To discover the Bicêtre Hospital in a new light, a guide-speaker will comment on the court of the massacres, the Grand Reservoir, the well. The guided tour will conclude with the exhibition «Faces of History». A class of students from the URNI (Child Neurological Rehabilitation Unit) of the Bicêtre Hospital - AP-HP worked on the art of portrait drawing inspiration from painted and sculpted portraits. The self-portraits created are presented in this exhibition accompanied by the collections of the AP-HP museum.

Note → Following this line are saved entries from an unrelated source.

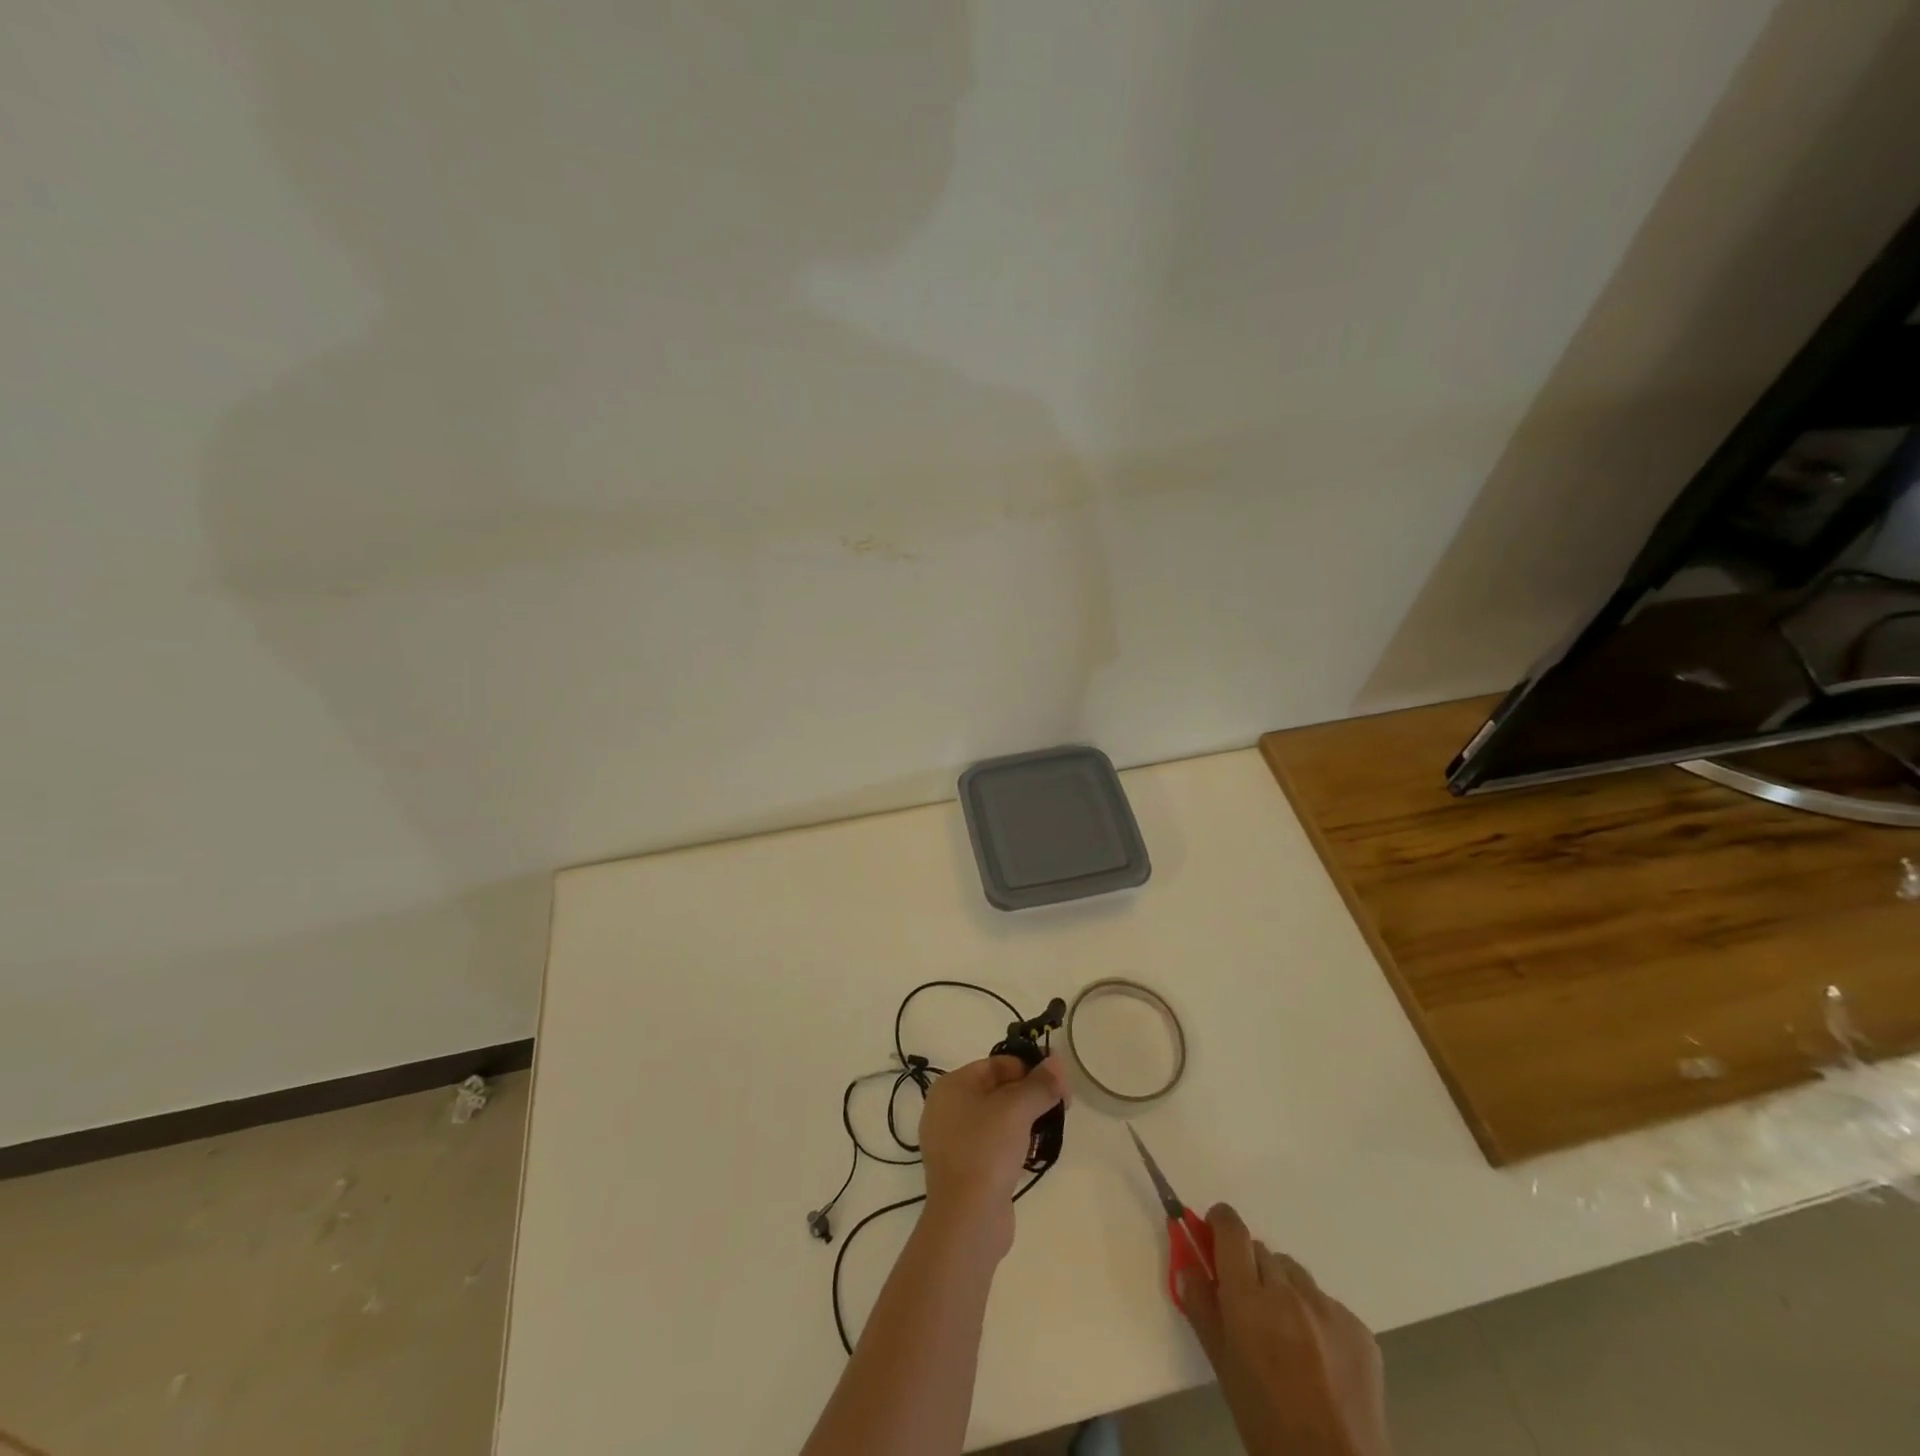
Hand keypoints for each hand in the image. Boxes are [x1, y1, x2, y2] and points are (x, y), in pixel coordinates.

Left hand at [917, 1054, 1067, 1258]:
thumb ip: (1040, 1084)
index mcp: (951, 1086)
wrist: (968, 1220)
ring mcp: (953, 1141)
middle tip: (1060, 1106)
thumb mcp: (1017, 1109)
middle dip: (1029, 1095)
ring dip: (1024, 1120)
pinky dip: (1013, 1143)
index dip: (1028, 1069)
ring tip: (1050, 1129)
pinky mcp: (965, 1169)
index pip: (996, 1064)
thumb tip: (1057, 1061)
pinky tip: (1033, 1153)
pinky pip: (993, 1145)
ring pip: (996, 1119)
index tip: (1057, 1083)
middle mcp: (947, 1109)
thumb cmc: (987, 1150)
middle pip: (997, 1089)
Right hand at [1178, 1204, 1390, 1455]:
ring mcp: (1329, 1309)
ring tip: (1287, 1334)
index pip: (1231, 1229)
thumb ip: (1201, 1306)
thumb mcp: (1221, 1365)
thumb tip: (1188, 1263)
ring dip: (1284, 1289)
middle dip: (1250, 1268)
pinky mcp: (1361, 1329)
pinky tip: (1318, 1357)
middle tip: (1250, 1305)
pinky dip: (1317, 1317)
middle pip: (1262, 1252)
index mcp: (1248, 1300)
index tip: (1214, 1231)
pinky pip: (1328, 1304)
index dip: (1220, 1222)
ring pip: (1295, 1274)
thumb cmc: (1265, 1421)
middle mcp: (1289, 1292)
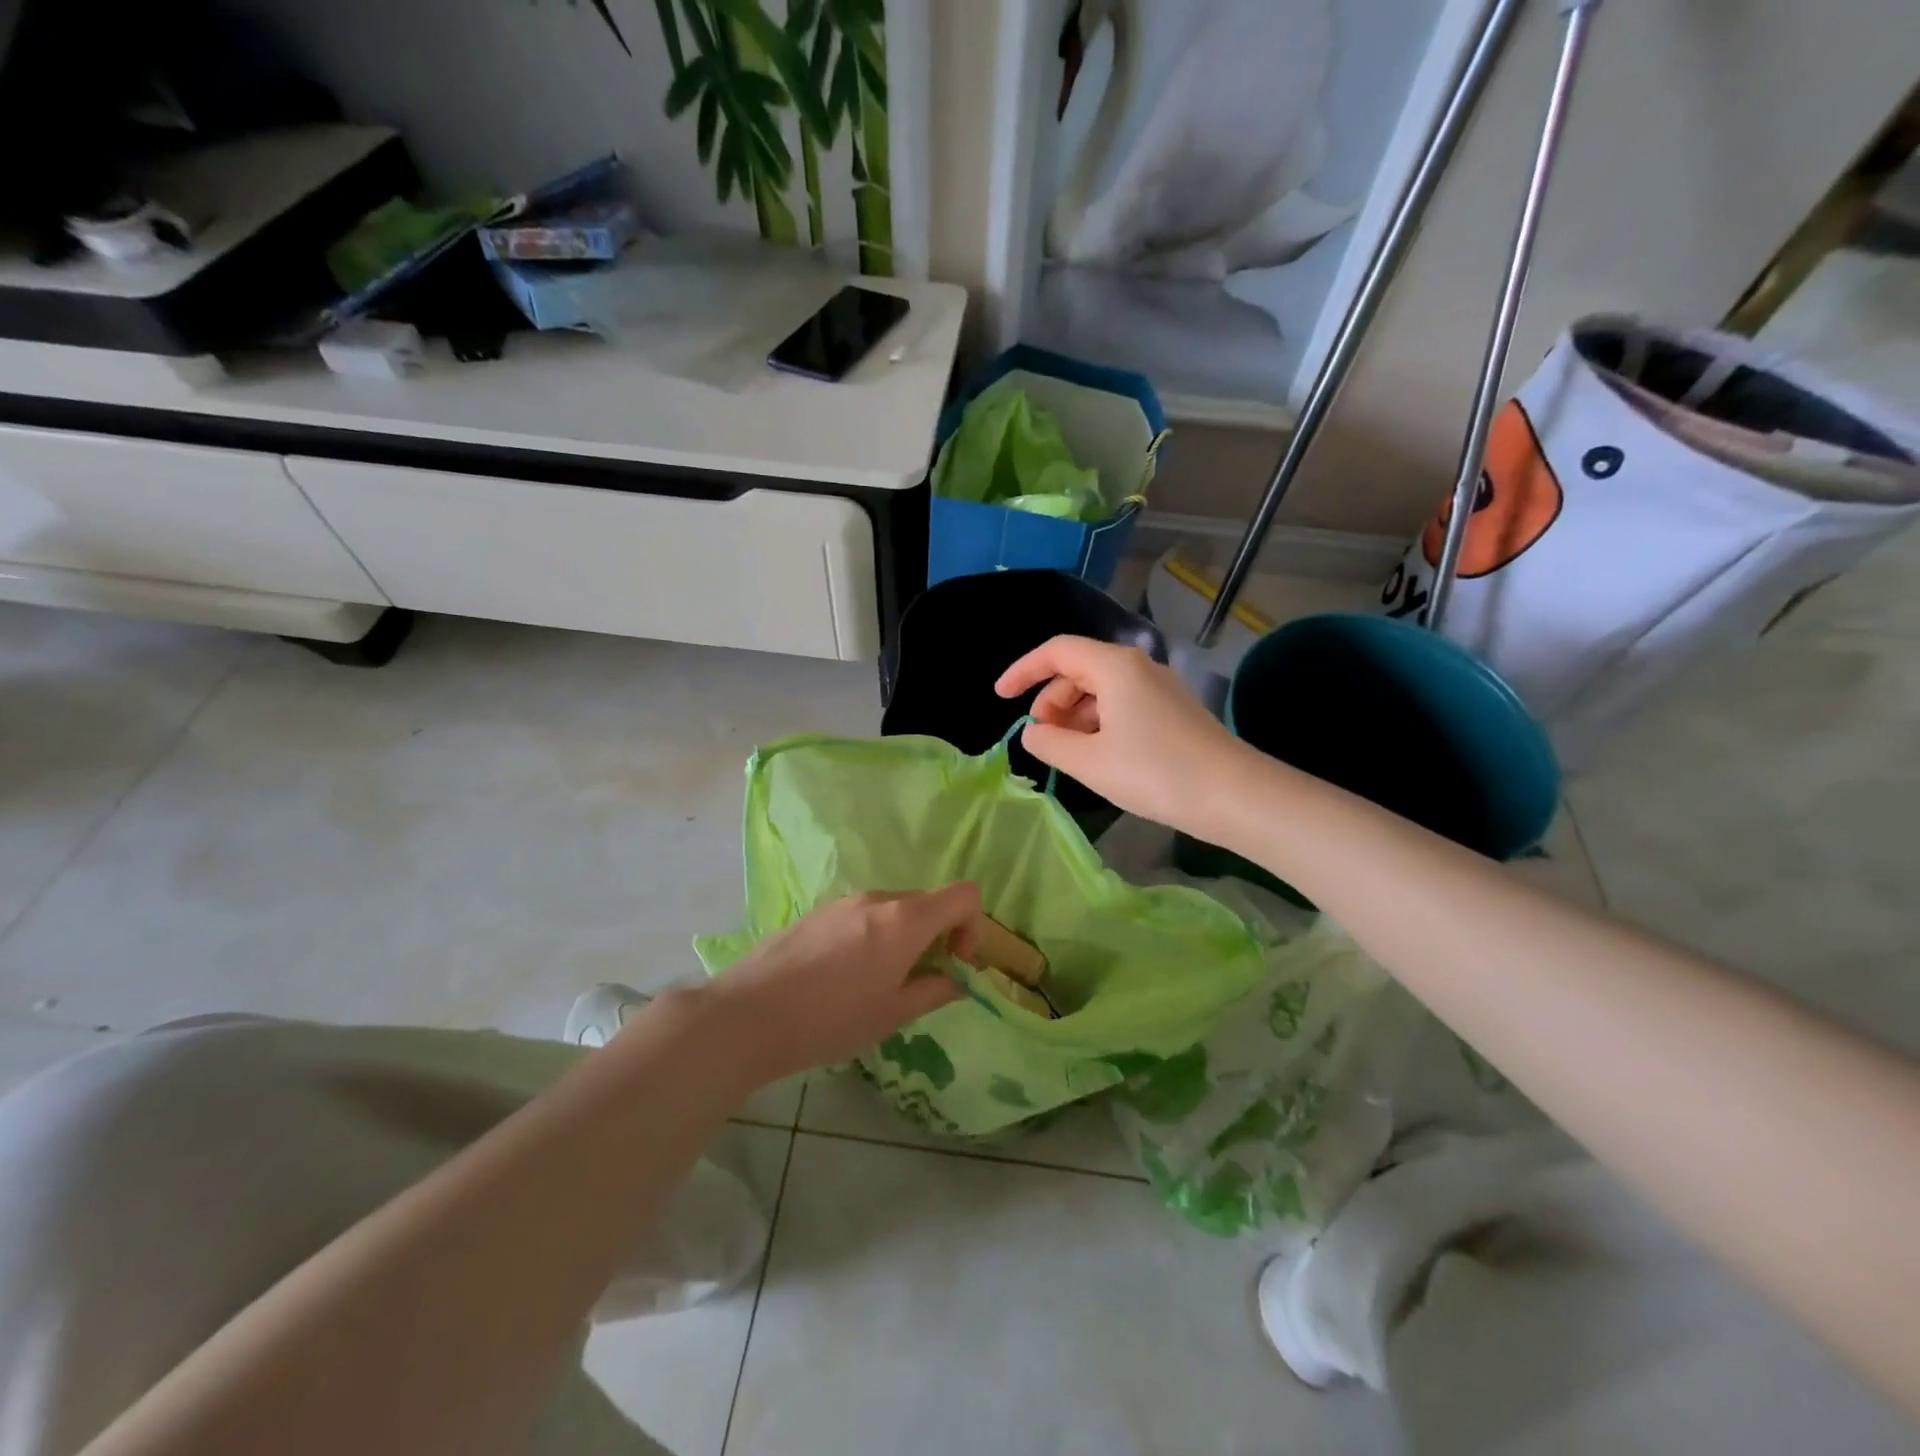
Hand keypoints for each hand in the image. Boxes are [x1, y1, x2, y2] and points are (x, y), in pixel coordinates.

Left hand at [710, 885, 980, 1083]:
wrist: (749, 1013)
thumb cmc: (831, 1018)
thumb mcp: (892, 1014)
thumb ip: (934, 991)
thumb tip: (955, 982)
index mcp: (905, 919)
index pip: (965, 894)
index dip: (973, 925)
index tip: (956, 961)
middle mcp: (879, 898)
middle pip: (929, 901)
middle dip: (939, 934)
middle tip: (923, 978)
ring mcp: (846, 901)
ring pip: (895, 908)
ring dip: (905, 936)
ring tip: (881, 981)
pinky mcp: (819, 911)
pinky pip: (864, 914)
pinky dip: (875, 935)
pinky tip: (847, 974)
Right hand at [995, 635, 1259, 836]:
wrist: (1234, 795)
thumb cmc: (1155, 773)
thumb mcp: (1089, 762)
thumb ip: (1049, 743)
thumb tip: (1033, 732)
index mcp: (1114, 666)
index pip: (1056, 651)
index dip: (1022, 671)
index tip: (1000, 698)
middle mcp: (1137, 667)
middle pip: (1078, 669)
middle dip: (1050, 699)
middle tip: (1043, 738)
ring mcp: (1158, 688)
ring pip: (1100, 689)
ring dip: (1075, 715)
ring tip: (1070, 753)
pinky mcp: (1171, 710)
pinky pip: (1122, 705)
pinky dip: (1099, 723)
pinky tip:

These painted, engraved, sculpted or photographed faces bear witness to the history of hospital life over the past two centuries.

Types d'événement
Visite commentée / Conférence
Thème 2021
Patrimoine pour tous
Conditions de participation
Gratuit, Sur inscription

About the location

Hôpital Bicêtre
78 rue du Général-Leclerc 94270 Le Kremlin-Bicêtre
  • Val-de-Marne
  • Île-de-France
The origins of Bicêtre date back to the middle of the 13th century, when Louis IX donated an estate on the territory of Gentilly to a colony of Chartreux. Around 1286, Jean de Pontoise, bishop of Winchester, acquired the domain abandoned by the Chartreux and built a feudal keep.
Subsequently, on the site of the feudal castle was destroyed. Louis XIII built a hospital for wounded soldiers.
In 1656, Mazarin decided to attach this hospital to the general hospital created by the King. Bicêtre was assigned to men, vagabonds, old men, destitute of all kinds (in 1668 there were 600 boarders). At the same time, the Bicêtre hospital became a state prison, an insane asylum and a hospice.
In 1823, it was transformed and was called “Hospice de la Vieillesse Hommes” and in 1885, “Hospice de Bicêtre”. Still visible, these old buildings, parallel to each other, erect their brick gables in front of the functional hospital rebuilt in the years 1970-1971.